Image and design file data
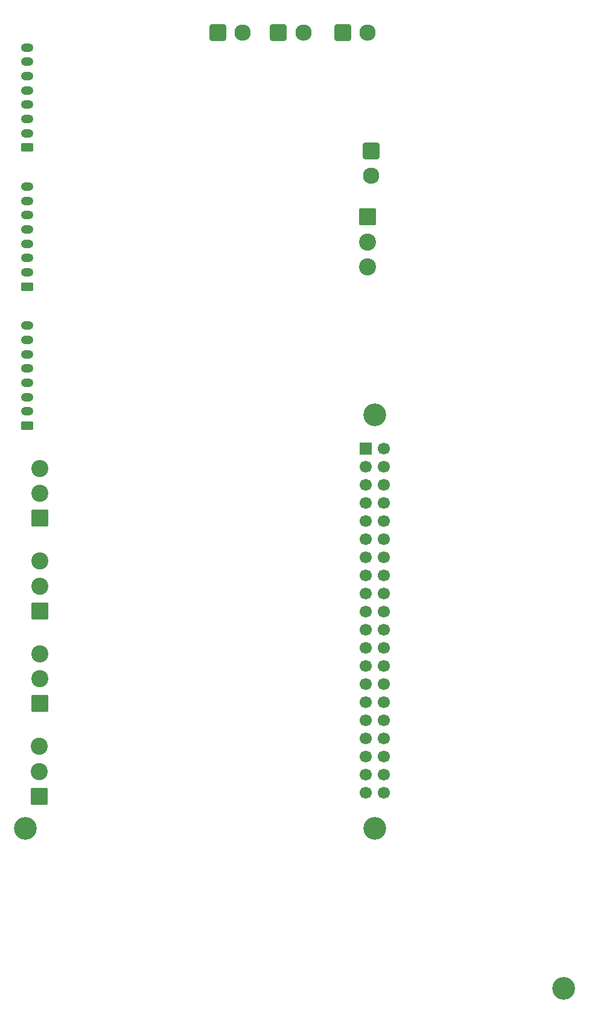
<source format=gbr>
%TF.GenerationSoftware,KiCad,Pcbnew,9.0.3*%
%TF.CreationDate,2026-03-01T13:08:57+01:00*%
%TF.ProjectId,HAT_RPI_PnP,4841545f-5250-4495-9f50-6e502e6b6963,rev?*%
%TF.SameCoordinates,Original*%
%TF.FileFunction,Soldermask,Bot*%
%TF.FilePolarity,Negative*%
%FSLAX46Y46*%
G04 Gerber Fmt 4.6, Leading zero omitted, Abs format (unit mm)*
G04 Created by KiCad (PCBNEW 9.0.3) date 2026-03-01 13:08:57*
%MOMM*%
%LPD*%
G01*
G04 APERTURE LIST*
G04 Aperture macros list*
%AMRoundRect*
0 Rectangle with rounded corners*
0 $1 Rounding radius*
0 $2 $3 $4 $5 $6 $7 $8 $9 X,Y pos of 4 corners*
0 Add a 4 corners polygon primitive as box body*
4,1,4,$2,$3,$4,$5,$6,$7,$8,$9,$2,$3,0*
0 Add four circle primitives for the rounded corners*
1,1,$1+$1,$2,$3*
1,1,$1+$1,$4,$5*
1,1,$1+$1,$6,$7*
1,1,$1+$1,$8,$9*
0 Add four rect primitives between the rounded corners*
20,1,$1+$1,$2,$3,$4,$5,0*
20,1,$1+$1,$4,$5,$6,$7,0*
20,1,$1+$1,$6,$7,$8,$9,0*
20,1,$1+$1,$8,$9,$2,$3,0*%
G04 Aperture macros list end*
%ADD10C,3.200000*%
%ADD11RoundRect,0.250001X0.949999X-0.949999X0.949999X0.949999X-0.949999X0.949999X-0.949999X-0.949999X0*%
%ADD12C,2.400000*%
%ADD13RoundRect,0.250000X0.625000X-0.350000X0.625000X0.350000X-0.625000X0.350000X-0.625000X-0.350000X0*%
%ADD14O,1.750000X1.200000*%
%ADD15C,2.300000*%
%ADD16RoundRect,0.250001X-0.899999X0.899999X-0.899999X-0.899999X0.899999X-0.899999X0.899999X0.899999X0*%
%ADD17RoundRect,0.250001X-0.899999X-0.899999X0.899999X-0.899999X0.899999X0.899999X-0.899999X0.899999X0*%
%ADD18RoundRect,0.250001X-0.949999X0.949999X-0.949999X-0.949999X0.949999X-0.949999X0.949999X0.949999X0*%
%ADD19C,1.700000*%
%ADD20R,1.700000X1.700000*%
G04 APERTURE END LIST*
D10*
%TO.C,H4*%
X138800000Y-186400000D03*
%TD*%
%TO.C,H3*%
X63250000Y-164000000D03*
%TD*%
%TO.C,H2*%
X112250000Y-106000000D03*
%TD*%
%TO.C,H1*%
X112250000Y-164000000D03*
%TD*%
D11*
%TO.C,J5*%
X65267500Y-133500000D03*
D12*
X65267500Y-130000000D03*
X65267500Y-126500000D03*
%TD*%
D11*
%TO.C,J2*%
X65267500Y-146500000D03*
D12*
X65267500Y-143000000D03*
X65267500Y-139500000D03*
%TD*%
D13*
%TO.C,J10*%
X63500000Y-88000000D03*
D14*
X63500000Y-86000000D03*
X63500000Y-84000000D03*
X63500000Y-82000000D03*
X63500000Y-80000000D03*
X63500000Y-78000000D03*
X63500000Y-76000000D03*
X63500000Y-74000000D03*
%TD*%
D13*
%TO.C,J6*%
X63500000Y-68500000D03*
D14*
X63500000Y-66500000D03*
X63500000Y-64500000D03*
X63500000Y-62500000D03*
X63500000Y-60500000D03*
X63500000Y-58500000D03*
X63500000Y-56500000D03*
X63500000Y-54500000D03*
%TD*%
D11*
%TO.C,J4*%
X65267500Y-120500000D03*
D12*
X65267500Y-117000000D03*
X65267500Y-113500000D03*
%TD*%
D15*
%TO.C,J9*%
X111750000Y-72500000D03*
D16*
X111750000Y-69000000D03*
%TD*%
D17*
%TO.C,J8*%
X98750000Y-52417500D03*
D15*
X102250000Y-52417500D03*
%TD*%
D13*
%TO.C,J11*%
X63500000Y-107500000D03*
D14*
X63500000Y-105500000D03*
X63500000Y-103500000D03*
X63500000Y-101500000D03*
X63500000Y-99500000D03*
X63500000Y-97500000D03*
X63500000Y-95500000D03*
X63500000Y-93500000D03*
%TD*%
D17*
%TO.C,J7*%
X90250000Y-52417500D03*
D15*
X93750000Y-52417500D03*
%TD*%
D17*
%TO.C,J13*%
X107750000Y-52417500D03*
D15*
X111250000Y-52417500D03*
%TD*%
D11*
%TO.C,J3*%
X65217500Y-159500000D03*
D12*
X65217500Y-156000000D03*
X65217500Y-152500000D03*
%TD*%
%TO.C,J12*%
X111250000Y-85250000D03*
X111250000Y-81750000D03*
D18*
X111250000Y-78250000D03*
%TD*%
D19*
%TO.C,J14*%
X113540000Y-159000000D03*
X111000000Y-159000000D03*
X113540000Y-156460000D03*
X111000000Y-156460000D03*
X113540000Y-153920000D03*
X111000000Y-153920000D03*
X113540000Y-151380000D03*
X111000000Y-151380000D03*
X113540000Y-148840000D03*
X111000000Y-148840000D03*
X113540000Y-146300000D03*
X111000000Y-146300000D03*
X113540000Y-143760000D03*
X111000000Y-143760000D03*
X113540000Y-141220000D03*
X111000000Y-141220000D03*
X113540000Y-138680000D03*
X111000000Y-138680000D03*
X113540000Y-136140000D03*
X111000000Y-136140000D03*
X113540000Y-133600000D03*
X111000000Y-133600000D03*
X113540000Y-131060000D03*
X111000000Y-131060000D03*
X113540000Y-128520000D03*
X111000000Y-128520000D03*
X113540000Y-125980000D03*
X111000000Y-125980000D03*
X113540000Y-123440000D03*
X111000000Y-123440000D03*
X113540000Y-120900000D03*
X111000000Y-120900000D03*
X113540000Y-118360000D03*
X111000000Y-118360000D03*
X113540000Y-115820000D03*
X111000000Y-115820000D03*
X113540000Y-113280000D03*
X111000000Y-113280000D03*
X113540000Y-110740000D03*
D20*
X111000000Y-110740000D03*
%TD*%
M02*

</source>
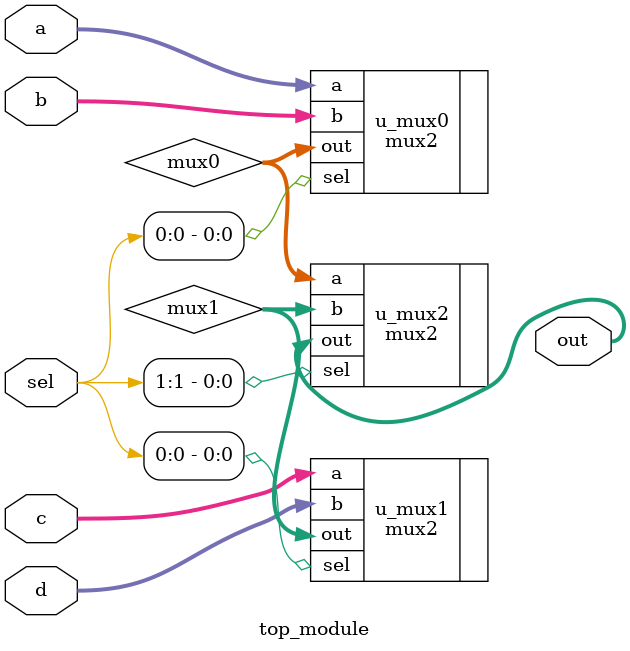
<source format=v>
module top_module (
    input [1:0] sel,
    input [7:0] a,
    input [7:0] b,
    input [7:0] c,
    input [7:0] d,
    output [7:0] out
);
    wire [7:0] mux0, mux1;
    
    mux2 u_mux0 ( .sel(sel[0]), .a(a), .b(b), .out(mux0) );
    mux2 u_mux1 ( .sel(sel[0]), .a(c), .b(d), .out(mux1) );
    mux2 u_mux2 ( .sel(sel[1]), .a(mux0), .b(mux1), .out(out) );
    
endmodule
</source>
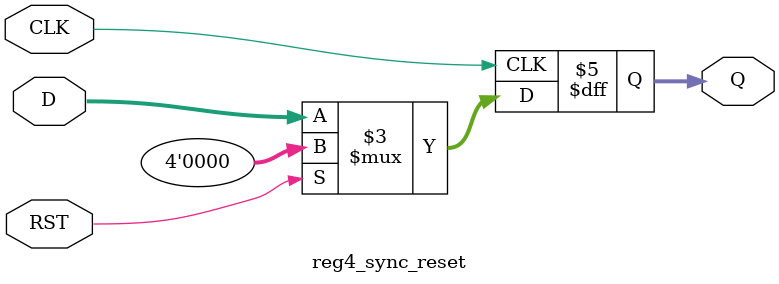
<source format=v>
module reg4_sync_reset (
    input        CLK,
    input        RST,
    input  [3:0] D,
    output reg [3:0] Q
);
    always @(posedge CLK) begin
        if (RST) begin
            Q <= 4'b0000;
        end else Q <= D;
    end

endmodule
</source>
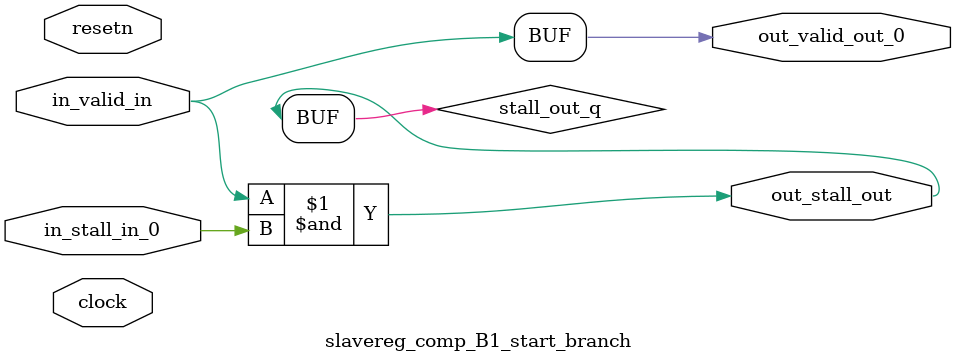
<source format=sv>



(* altera_attribute = "-name AUTO_SHIFT_REGISTER_RECOGNITION OFF; -name MESSAGE_DISABLE 10036; -name MESSAGE_DISABLE 10037; -name MESSAGE_DISABLE 14130; -name MESSAGE_DISABLE 14320; -name MESSAGE_DISABLE 15400; -name MESSAGE_DISABLE 14130; -name MESSAGE_DISABLE 10036; -name MESSAGE_DISABLE 12020; -name MESSAGE_DISABLE 12030; -name MESSAGE_DISABLE 12010; -name MESSAGE_DISABLE 12110; -name MESSAGE_DISABLE 14320; -name MESSAGE_DISABLE 13410; -name MESSAGE_DISABLE 113007; -name MESSAGE_DISABLE 10958" *)
module slavereg_comp_B1_start_branch (
    input wire [0:0] in_stall_in_0,
    input wire [0:0] in_valid_in,
    output wire [0:0] out_stall_out,
    output wire [0:0] out_valid_out_0,
    input wire clock,
    input wire resetn
    );

    wire [0:0] stall_out_q;


    // stall_out(LOGICAL,6)
    assign stall_out_q = in_valid_in & in_stall_in_0;

    // out_stall_out(GPOUT,4)
    assign out_stall_out = stall_out_q;

    // out_valid_out_0(GPOUT,5)
    assign out_valid_out_0 = in_valid_in;

endmodule

</source>
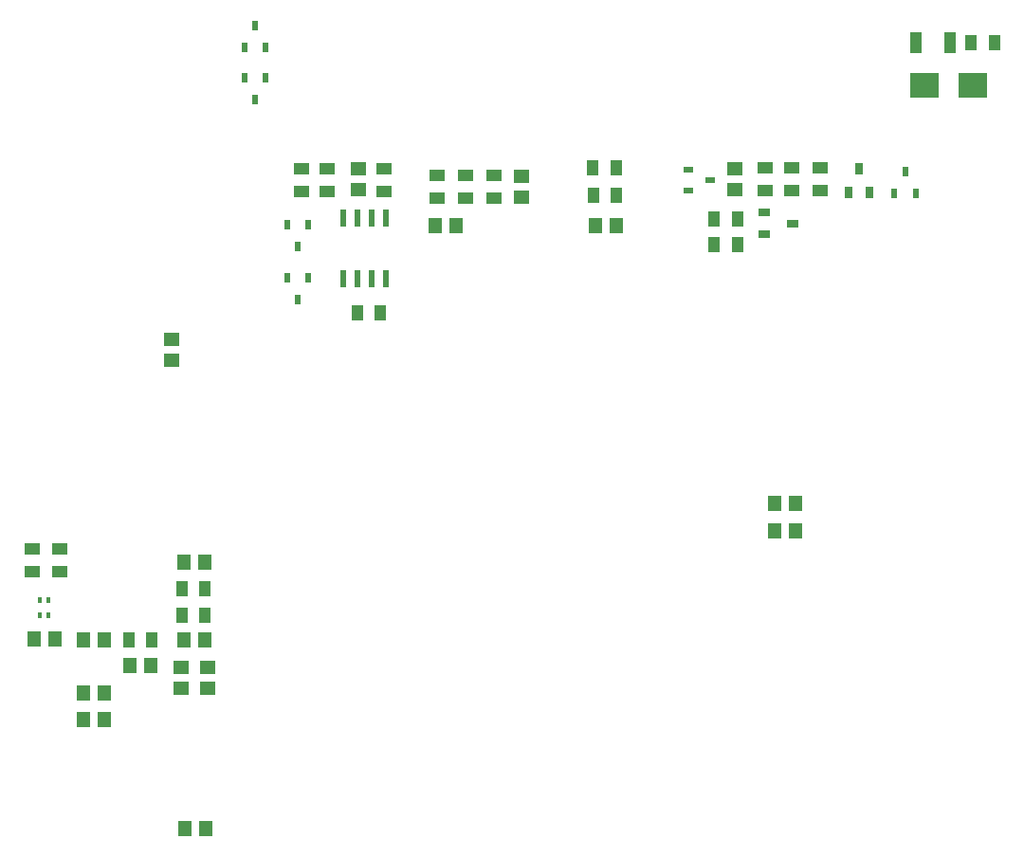
<source format=gtp>
G04*
G04 #@! TF.GenerationSoftware,Altium Limited,Altium Designer,21.4.1 (30)*
G04*
G04 Layer_Color=8421504*
%FSLAX44Y44*%
%MOMM*%
G71*
G04*
G04 #@! TF.SameCoordinates,C757E9F2-7087-4A76-99C7-233D7C25EA9E*
G04*
G04*
G04 #@! TF.FilePolarity,Positive*
G04*
G01*
G75*
%ADD20R,0.3000X0.5000*%
%ADD21R,1.4500X1.3000*%
%ADD22R,1.3500X1.0000*%
%ADD23R,0.8000X1.1000*%
%ADD24R,0.5600X0.9500*%
%ADD25R,1.3000X1.4500*%
%ADD26R,1.0000X1.3500*%
%ADD27R,0.5500X1.5000*%
%ADD28R,1.0000X0.8000*%
%ADD29R,0.9500X0.5600*%
%ADD30R,2.5000X2.3000*%
%ADD31R,1.0000X1.9000*%
D20*
X42000Y301750D02*
D03*
X34000D02*
D03*
Y287750D02*
D03*
X42000D02*
D03*
D21*
X318870Y686670D02*
D03*
Y668130D02*
D03*
X654900Y686990D02*
D03*
Y668450D02*
D03*
X160250Y241290D02*
D03*
Y222750D02*
D03*
X184000Y222980D02*
D03*
Y241520D02*
D03*
X151750Y534520D02*
D03*
Y515980D02*
D03*
X464020Y661290D02*
D03*
Y679830D02*
D03*
D22*
X731100Y687990D02*
D03*
Y667450D02*
D03*
X705700Y667560D02*
D03*
Y688100D02*
D03*
X681570Y667450D02*
D03*
Y687990D02*
D03*
X27250Y347790D02*
D03*
Y327250D02*
D03*
X51750Y327230D02*
D03*
Y347770D02*
D03*
X268070Y666640D02*
D03*
Y687180D02*
D03*
X290930Y666520D02*
D03*
Y687060D02*
D03*
X414490Y680830D02*
D03*
Y660290D02*
D03*
X389090Y660290D02*
D03*
Y680830D02*
D03*
X439890Y660290D02*
D03*
Y680830D02*
D03*
X341730Y687290D02*
D03*
Y666750D02*
D03*
D23*
X756500Y665750D02*
D03*
X775500D02*
D03*
X766000Y686750D02*
D03*
D24*
X236000Y795462D02*
D03*
X217000D02*
D03*
X226500Y814962D02*
D03*
X226476Y748940D02*
D03*
X216976Y768440D02*
D03*
X235976D02*
D03*
X264590Y570330D02*
D03*
X274090Y589830D02*
D03*
X255090D02*
D03*
X264590Y617320D02*
D03*
X274090Y636820D02*
D03*
X255090D02*
D03*
X797540Y665070D02*
D03*
X816540D02*
D03*
X807040Y684570D02*
D03*
D25*
X164230Y97750D02*
D03*
X182770D02*
D03*
X162710Y335500D02*
D03*
X181250D02*
D03*
X29460Y267250D02*
D03*
X48000D02*
D03*
X91770Y195440D02*
D03*
X73230D02*
D03*
X114730Y243000D02*
D03*
X133270D02*
D03*
X73230Y266000D02*
D03*
X91770D02*
D03*
X73480Y219000D02*
D03*
X92020D02*
D03*
X162710Y265750D02*
D03*
X181250D02*
D03*
X405750Y636000D02*
D03*
X387210D02*
D03*
X549030Y636490D02*
D03*
X530490D02*
D03*
X690250Y363250D02*
D03*
X708790D02*
D03*
Y387750D02*
D03*
X690250D02*
D03*
D26*
X161210Y288000D02*
D03*
X181750D02*
D03*
X181750Y312250D02*
D03*
X161210D02*
D03*
X657040Y641820D02*
D03*
X636500D02*
D03*
X113480Y266500D02*
D03*
X134020D02*
D03*
X317890Y558540D02*
D03*
X338430D02*
D03*
X528450Y663550D02*
D03*
X548990D02*
D03*
X548770Y687500D02*
D03*
X528230D02*
D03*
X657040Y619570D02*
D03*
X636500D02*
D03*
X866010Y799750D02*
D03*
X886550D02*
D03*
D27*
X343330Y642640D02*
D03*
X330630D02*
D03*
X317930D02*
D03*
X305230D02*
D03*
X343330Y588640D02*
D03*
X330630D02*
D03*
X317930D02*
D03*
X305230D02*
D03*
D28*
X681290Y628320D02*
D03*
Y647820D02*
D03*
X706290Y638070D02*
D03*
D29*
X632900Y676704D02*
D03*
X613400Y686204D02*
D03*
Y667204D02*
D03*
D30*
X867300Y761650D02*
D03*
X824300D02*
D03*
D31*
X846830Y799750D02*
D03*
X816830D02*
D03*
M02*

</source>
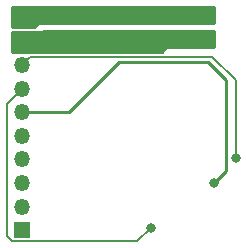
<source format=gbl>
G04 #@! TF.GenerationSoftware,KiCad,Pcbnew,5.1.4+dfsg1-1*
G04 #@! TF.CreationDate,2020-04-30T23:01:33+02:00*
G04 #@! TF.ProjectId,USB_conn,5553425f-636f-46e6-9e2e-6b696361645f,rev?*
G04 #@! TF.SameCoordinates,Original*
G04 #@! TF.FileFunction,Copper,L2,Bot*
G04 #@! TF.FilePolarity,Positive*
%FSLAX46Y46*%
G04 Gerber Fmt 4.6, Leading zero omitted, Abs format (unit mm)*
G04 Created by KiCad (PCBNEW 5.1.4+dfsg1-1) date 2020-04-30 23:01:33*
%MOMM*%
%LPD*%
G04 APERTURE LIST*
%ADD10R,1.350000X1.350000*%
%ADD11O,1.350000X1.350000*%
%ADD12C,0.600000*%
%ADD13C,0.800000*%
%ADD14C,0.127000*%
%ADD15C,0.250000*%
%ADD16C,0.254000*%
G04 APERTURE END LIST*
D10*
X91000000Y-109500000D03*
D11*
X91000000Y-107500000D03*
X91000000Y-105500000D03*
X91000000Y-103500000D03*
X91000000Y-101500000D03*
X91000000Y-99500000D03*
X91000000Y-97500000D03*
X91000000Y-95500000D03*
X91000000Y-93500000D03*
X91000000Y-91500000D03*
D12*
X102000000Y-90900000D03*
X101100000Y-91700000D03*
X103700000Y-90900000D03*
X102800000Y-91700000D03*
D13*
X101900000Y-109300000D03*
X107250000Y-105500000D03*
X109100000Y-103400000D03*
D12*
X102000000Y-93000000D03*
X101100000Y-93800000D03*
X103700000Y-93000000D03*
X102800000Y-93800000D03*
D14*
X90114199Y-110438501D02*
X89700000Y-110024302D01*
X101900000Y-109300000D02*
X100761499Y-110438501D01*
X100761499Y-110438501D02*
X90114199Y-110438501D01*
X89700000Y-98800000D02*
X91000000Y-97500000D01*
X89700000Y-110024302D02*
X89700000Y-98800000D01*
D15*
X91000000Y-99500000D02*
X95000000Y-99500000D01*
X95000000Y-99500000D02*
X99250000Y-95250000D01*
X99250000Y-95250000D02*
X106750000Y-95250000D01*
X106750000Y-95250000D02*
X108250000Y-96750000D01*
X108250000Y-96750000D02*
X108250000Y-104500000D01*
X108250000Y-104500000D02*
X107250000Y-105500000D01*
D14*
X109100000Y-103400000D02*
X109100000Y-96800000D01*
X91674999Y-94825001D02*
X91000000Y-95500000D01*
X107125001Y-94825001D02*
X91674999Y-94825001D01*
X109100000Y-96800000D02*
X107125001Y-94825001D01*
D16*
G36*
X107273000Y-93973000D02*
G01*
X103300000Y-93973000D01*
X103275224Y-93975440D01*
X103251399Y-93982667D01*
X103229443Y-93994403D01*
X103210197Y-94010197D01*
X102847394Y-94373000D01*
X90127000Y-94373000D01*
X90127000Y-92727000D01*
X92700000Y-92727000D01*
X92724776Y-92724560D01*
X92748601Y-92717333D01*
X92770557Y-92705597D01*
X92789803Y-92689803D01*
X92852606Y-92627000D01*
X107273000Y-92627000D01*
X107273000Y-93973000D01*
X107273000Y-93973000D01*
G37*
X107273000Y-93973000D02*
X103300000Y-93973000D01*
X103275224Y-93975440D01*
X103251399Y-93982667D01*
X103229443Y-93994403D01*
X103210197Y-94010197D01*
X102847394Y-94373000D01*
X90127000Y-94373000D01*
X90127000Y-92727000D01*
X92700000Y-92727000D01*
X92724776Y-92724560D01*
X92748601Y-92717333D01*
X92770557Y-92705597D01*
X92789803Y-92689803D01*
X92852606Y-92627000D01*
X107273000Y-92627000D01*
X107273000Y-93973000D01*
G36*
X107273000Y-91973000D02*
G01*
X92400000Y-91973000D01*
X92375224Y-91975440D01*
X92351399Y-91982667D01*
X92329443Y-91994403D01*
X92310197Y-92010197D01*
X92047394Y-92273000D01*
X90127000Y-92273000D01*
X90127000Y-90627000D01*
X107273000Y-90627000D01*
X107273000Y-91973000D01*
X107273000Y-91973000D01*
G37*
X107273000Y-91973000D02*
X92400000Y-91973000D01*
X92375224Y-91975440D01*
X92351399Y-91982667D01*
X92329443Y-91994403D01*
X92310197Y-92010197D01*
X92047394Y-92273000D01*
X90127000Y-92273000D01*
X90127000Y-90627000D01*
X107273000Y-90627000D01*
X107273000Y-91973000D01*
M02*

</source>
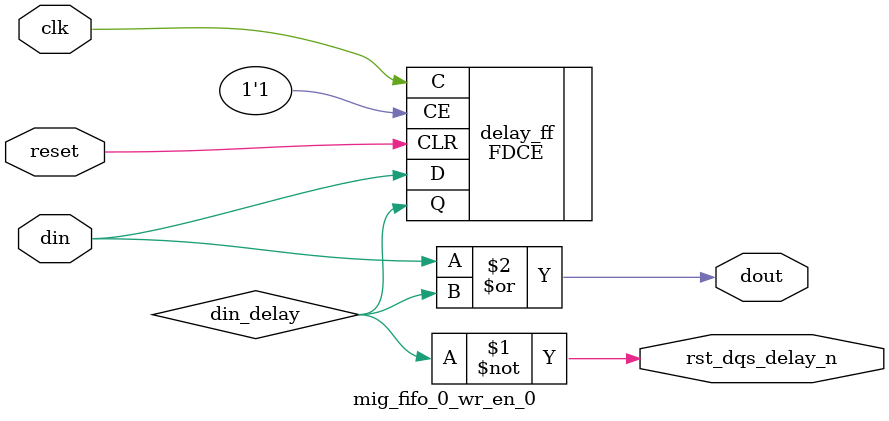
<source format=v>

`timescale 1ns/100ps
module mig_fifo_0_wr_en_0
  (
   input wire  clk,
   input wire  reset,
   input wire  din,
   output wire rst_dqs_delay_n,
   output wire dout
   );

   wire din_delay;

   localparam TIE_HIGH = 1'b1;

   assign rst_dqs_delay_n = ~din_delay;
   assign dout            = (din | (din_delay));
   
   FDCE delay_ff
     (
      .Q  (din_delay),
      .C  (clk),
      .CE (TIE_HIGH),
      .CLR(reset),
      .D  (din)
      );

endmodule

</source>
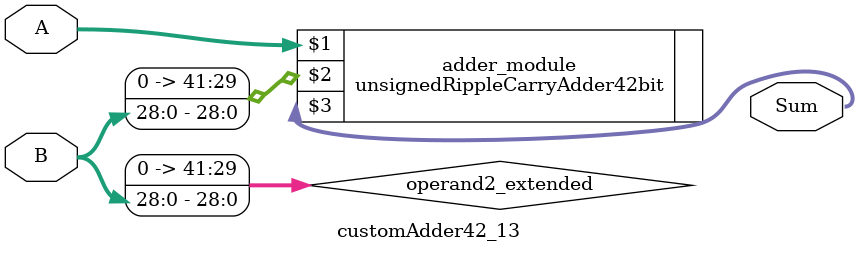
<source format=v>
module customAdder42_13(
                        input [41 : 0] A,
                        input [28 : 0] B,
                        
                        output [42 : 0] Sum
                );

        wire [41 : 0] operand2_extended;
        
        assign operand2_extended =  {13'b0, B};
        
        unsignedRippleCarryAdder42bit adder_module(
            A,
            operand2_extended,
            Sum
        );
        
        endmodule
        
</source>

• Exercise:
Could you restate word for word the lines above from the one containing "X27250Y347790D02*" through the one containing "X690250D02*", both included, and nothing else?

• Answer section:
X27250Y347790D02*
D03*
Y327250D02*
D03*
X51750Y327230D02*
D03*
Y347770D02*
D03*
X268070Y666640D02*
D03*
Y687180D02*
D03*
X290930Y666520D02*
D03*
Y687060D02*
D03*
X414490Y680830D02*
D03*
Y660290D02*
D03*
X389090Y660290D02*
D03*
Y680830D02*
D03*
X439890Y660290D02*
D03*
Y680830D02*
D03*
X341730Y687290D02*
D03*
Y666750D02*
D03*
D23*
X756500Y665750D02*
D03*
X775500D02*
D03*
X766000Y686750D02*
D03*
D24*
X236000Y795462D02*
D03*
X217000D02*
D03*
X226500Y814962D02*
D03*
X226476Y748940D02*
D03*
X216976Y768440D02*
D03*
X235976D02*
D03*
X264590Y570330D02*
D03*
X274090Y589830D02*
D03*
X255090D02*
D03*
X264590Y617320D02*
D03*
X274090Y636820D02*
D03*
X255090D02*
D03*
X797540Y665070D02*
D03*
X816540D02*
D03*
X807040Y684570D02*
D03*
D25*
X164230Y97750D02*
D03*
X182770D02*
D03*
X162710Y335500D02*
D03*
X181250D02*
D03*
X29460Y267250D02*
D03*
X48000D02*
D03*
X91770Y195440D02*
D03*
X73230D02*
D03*
X114730Y243000D02*
D03*
X133270D02*
D03*
X73230Y266000D02*
D03*
X91770D02*
D03*
X73480Y219000D02*
D03*
X92020D02*
D03*
X162710Y265750D02*
D03*
X181250D02*
D03*
X405750Y636000D02*
D03*
X387210D02*
D03*
X549030Y636490D02*
D03*
X530490D02*
D03*
X690250Y363250D02*
D03*
X708790D02*
D03*
Y387750D02*
D03*
X690250D02*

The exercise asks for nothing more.